Vor einigen Tagen hatte ich in »Warum Flüchtlinge Mobiltelefone haben (und es ihnen trotzdem nicht gut geht)« schon einmal kurz Gründe erläutert und einen initialen Blogeintrag verlinkt.

Nun hat derStandard.at einen Artikel mit Fakten: Flüchtlinge und teure Smartphones: Hetze ohne Fakten.

Neben der Schilderung, wofür Flüchtlinge Smartphones benutzen –

  • Kommunikation mit Angehörigen und Freunden in der Heimat oder in anderen Unterkünften nach Trennung auf der Flucht;
  • Verwendung als Landkarte, Navigations- und Ortungsgerät (GPS);
  • Verwendung als Übersetzungs- und Sprachcomputer zur Kommunikation mit Behörden und Helfern in den europäischen Staaten,
  • zur Kommunikation mit teuer bezahlten Schleppern auf der gefährlichen Flucht

–, gibt der Artikel viele Hintergrundinformationen:

In den Ländern des Nahen Ostens – zum Beispiel Syrien, Irak und Afghanistan –, aber auch Teilen Afrikas, wurden erst vor wenigen Jahren umfangreiche Mobilfunknetze von Firmen aus den USA (wovon auch die NSA bei ihrer weltweiten Überwachung und Spionage profitiert), Asien und Europa aufgebaut; nach Afghanistan- und Irakkrieg, vor Aufständen in Syrien und IS-Terror. In vielen Gebieten wurde damit überhaupt erst Telekommunikation und Internet möglich – Festnetz gibt es oft bis heute nicht.

Die Mobilfunkbetreiber und Mobiltelefonhersteller hofften auf eine große Nachfrage und Gewinne. Dafür war es jedoch nötig, Smartphones zu produzieren, die deutlich günstiger als die Modelle in den USA und Europa waren. Das erreichte man durch Modelle mit weniger Leistung, aber ähnlichem Design. Auch gebrauchte und aufbereitete Geräte wurden gerne ver- und gekauft, etwa iPhones von Apple.

Inhalt der Daten >>
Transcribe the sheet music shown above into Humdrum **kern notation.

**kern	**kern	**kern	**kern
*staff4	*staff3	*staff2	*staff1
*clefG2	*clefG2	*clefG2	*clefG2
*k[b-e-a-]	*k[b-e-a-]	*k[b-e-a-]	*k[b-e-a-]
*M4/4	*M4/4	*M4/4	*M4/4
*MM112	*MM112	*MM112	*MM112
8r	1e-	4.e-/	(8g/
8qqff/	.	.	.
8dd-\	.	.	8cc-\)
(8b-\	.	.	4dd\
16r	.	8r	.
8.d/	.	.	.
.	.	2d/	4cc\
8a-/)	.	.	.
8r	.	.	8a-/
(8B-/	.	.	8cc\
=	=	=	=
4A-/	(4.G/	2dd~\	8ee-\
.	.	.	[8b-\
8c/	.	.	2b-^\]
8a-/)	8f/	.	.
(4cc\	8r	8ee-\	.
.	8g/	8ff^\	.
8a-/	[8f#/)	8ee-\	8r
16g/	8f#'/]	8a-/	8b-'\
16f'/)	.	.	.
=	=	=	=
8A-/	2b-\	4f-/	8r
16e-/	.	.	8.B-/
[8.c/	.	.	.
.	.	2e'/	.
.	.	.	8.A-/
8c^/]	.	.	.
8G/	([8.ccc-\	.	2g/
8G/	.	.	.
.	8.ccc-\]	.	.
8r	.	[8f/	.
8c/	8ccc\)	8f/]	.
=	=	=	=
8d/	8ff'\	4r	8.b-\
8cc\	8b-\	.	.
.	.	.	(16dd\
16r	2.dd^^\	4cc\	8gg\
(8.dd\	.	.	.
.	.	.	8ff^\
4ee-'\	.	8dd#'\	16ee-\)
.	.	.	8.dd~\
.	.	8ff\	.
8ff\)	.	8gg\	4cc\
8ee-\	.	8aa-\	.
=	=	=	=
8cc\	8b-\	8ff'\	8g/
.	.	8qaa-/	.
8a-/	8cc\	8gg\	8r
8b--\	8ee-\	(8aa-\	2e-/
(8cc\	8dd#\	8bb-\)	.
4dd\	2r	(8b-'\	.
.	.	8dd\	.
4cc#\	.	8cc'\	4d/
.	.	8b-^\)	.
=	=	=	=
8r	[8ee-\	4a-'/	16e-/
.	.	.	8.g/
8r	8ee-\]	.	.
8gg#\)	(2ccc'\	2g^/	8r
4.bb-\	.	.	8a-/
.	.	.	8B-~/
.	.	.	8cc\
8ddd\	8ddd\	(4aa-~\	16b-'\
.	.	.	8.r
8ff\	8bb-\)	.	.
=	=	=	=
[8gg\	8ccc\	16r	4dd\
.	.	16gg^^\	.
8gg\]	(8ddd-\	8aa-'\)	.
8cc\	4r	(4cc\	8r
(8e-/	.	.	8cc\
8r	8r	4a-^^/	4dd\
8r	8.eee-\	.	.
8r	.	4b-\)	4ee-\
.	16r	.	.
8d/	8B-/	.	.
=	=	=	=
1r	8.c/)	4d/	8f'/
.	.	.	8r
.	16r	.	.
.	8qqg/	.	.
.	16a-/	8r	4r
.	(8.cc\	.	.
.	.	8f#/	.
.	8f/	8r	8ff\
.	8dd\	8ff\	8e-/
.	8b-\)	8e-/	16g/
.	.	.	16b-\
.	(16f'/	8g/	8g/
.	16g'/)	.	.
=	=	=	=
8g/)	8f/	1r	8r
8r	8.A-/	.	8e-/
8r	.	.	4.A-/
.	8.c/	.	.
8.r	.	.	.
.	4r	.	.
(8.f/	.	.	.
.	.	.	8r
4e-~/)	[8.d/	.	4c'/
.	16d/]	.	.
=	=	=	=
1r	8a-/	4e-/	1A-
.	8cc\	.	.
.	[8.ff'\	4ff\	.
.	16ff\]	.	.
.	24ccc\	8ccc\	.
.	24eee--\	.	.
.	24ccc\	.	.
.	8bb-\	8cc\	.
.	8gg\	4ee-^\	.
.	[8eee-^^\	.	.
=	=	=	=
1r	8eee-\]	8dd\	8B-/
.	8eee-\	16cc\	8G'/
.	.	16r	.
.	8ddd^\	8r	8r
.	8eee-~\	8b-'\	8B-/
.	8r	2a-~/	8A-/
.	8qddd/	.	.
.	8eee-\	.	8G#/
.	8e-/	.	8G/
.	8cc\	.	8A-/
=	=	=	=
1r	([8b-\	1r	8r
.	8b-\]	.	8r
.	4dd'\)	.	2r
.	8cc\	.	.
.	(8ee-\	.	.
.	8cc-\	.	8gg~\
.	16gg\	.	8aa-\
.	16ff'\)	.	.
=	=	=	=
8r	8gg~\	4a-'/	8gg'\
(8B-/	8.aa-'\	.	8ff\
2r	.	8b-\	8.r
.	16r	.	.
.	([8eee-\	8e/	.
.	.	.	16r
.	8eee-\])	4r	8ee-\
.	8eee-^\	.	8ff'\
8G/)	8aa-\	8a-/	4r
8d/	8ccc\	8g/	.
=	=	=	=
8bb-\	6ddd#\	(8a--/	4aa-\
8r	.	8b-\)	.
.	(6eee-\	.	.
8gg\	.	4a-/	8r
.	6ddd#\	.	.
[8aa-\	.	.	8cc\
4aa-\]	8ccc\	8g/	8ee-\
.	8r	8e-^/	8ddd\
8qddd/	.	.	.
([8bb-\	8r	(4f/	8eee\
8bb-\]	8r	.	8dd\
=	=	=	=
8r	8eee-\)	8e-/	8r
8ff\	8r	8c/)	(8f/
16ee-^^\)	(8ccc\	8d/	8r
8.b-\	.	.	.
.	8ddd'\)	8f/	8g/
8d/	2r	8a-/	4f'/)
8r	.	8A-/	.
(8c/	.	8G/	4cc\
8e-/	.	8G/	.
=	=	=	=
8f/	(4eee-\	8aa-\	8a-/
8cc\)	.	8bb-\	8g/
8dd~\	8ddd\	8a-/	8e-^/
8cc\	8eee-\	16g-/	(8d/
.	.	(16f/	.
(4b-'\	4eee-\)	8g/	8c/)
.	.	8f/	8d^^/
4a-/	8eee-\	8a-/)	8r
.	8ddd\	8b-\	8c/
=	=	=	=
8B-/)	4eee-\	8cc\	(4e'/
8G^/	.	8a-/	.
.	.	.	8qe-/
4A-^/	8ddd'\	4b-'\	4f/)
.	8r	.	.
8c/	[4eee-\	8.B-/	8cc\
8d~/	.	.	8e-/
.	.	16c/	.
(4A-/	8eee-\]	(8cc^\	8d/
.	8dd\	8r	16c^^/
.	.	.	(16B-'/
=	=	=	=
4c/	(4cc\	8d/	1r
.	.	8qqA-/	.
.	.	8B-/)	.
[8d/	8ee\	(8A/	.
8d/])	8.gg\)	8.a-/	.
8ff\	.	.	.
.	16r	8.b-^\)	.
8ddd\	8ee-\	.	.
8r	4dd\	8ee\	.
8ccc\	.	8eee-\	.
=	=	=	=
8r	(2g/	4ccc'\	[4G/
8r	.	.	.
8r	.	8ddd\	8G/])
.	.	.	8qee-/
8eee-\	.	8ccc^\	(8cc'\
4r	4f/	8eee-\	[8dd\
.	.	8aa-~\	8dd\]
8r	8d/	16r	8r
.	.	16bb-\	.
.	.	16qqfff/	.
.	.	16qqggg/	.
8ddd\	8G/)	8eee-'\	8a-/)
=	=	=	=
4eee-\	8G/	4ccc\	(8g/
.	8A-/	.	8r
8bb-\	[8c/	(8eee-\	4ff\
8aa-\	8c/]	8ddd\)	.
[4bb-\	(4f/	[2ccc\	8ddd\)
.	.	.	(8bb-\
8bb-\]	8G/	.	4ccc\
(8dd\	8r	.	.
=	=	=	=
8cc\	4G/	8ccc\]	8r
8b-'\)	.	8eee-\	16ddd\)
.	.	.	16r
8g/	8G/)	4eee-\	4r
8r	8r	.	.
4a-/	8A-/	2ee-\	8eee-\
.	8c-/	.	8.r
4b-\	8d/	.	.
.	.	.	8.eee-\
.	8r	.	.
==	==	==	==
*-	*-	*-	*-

Aufgaben >>
- 1) Was gibt es laut dem Textauszug in vielen Gebieten des Nahen Ostens oft bis heute nicht?
- 2) Gib den Textauszug von „Die Mobilfunkbetreiber und“ bis „iPhones von Apple.“ wortgetreu wieder.

Erwartete Antworten >>
- 1) Festnetz.

- 2)
Die Mobilfunkbetreiber und Mobiltelefonhersteller hofften auf eine große Nachfrage und Gewinne. Dafür war es jedoch nötig, Smartphones zu produzieren, die deutlich günstiger als die Modelle in den USA und Europa waren. Das erreichte man durch Modelle mit weniger Leistung, aber ähnlichem Design. Auch gebrauchte und aufbereitete Geräte wurden gerne ver- und gekauft, etwa iPhones von Apple.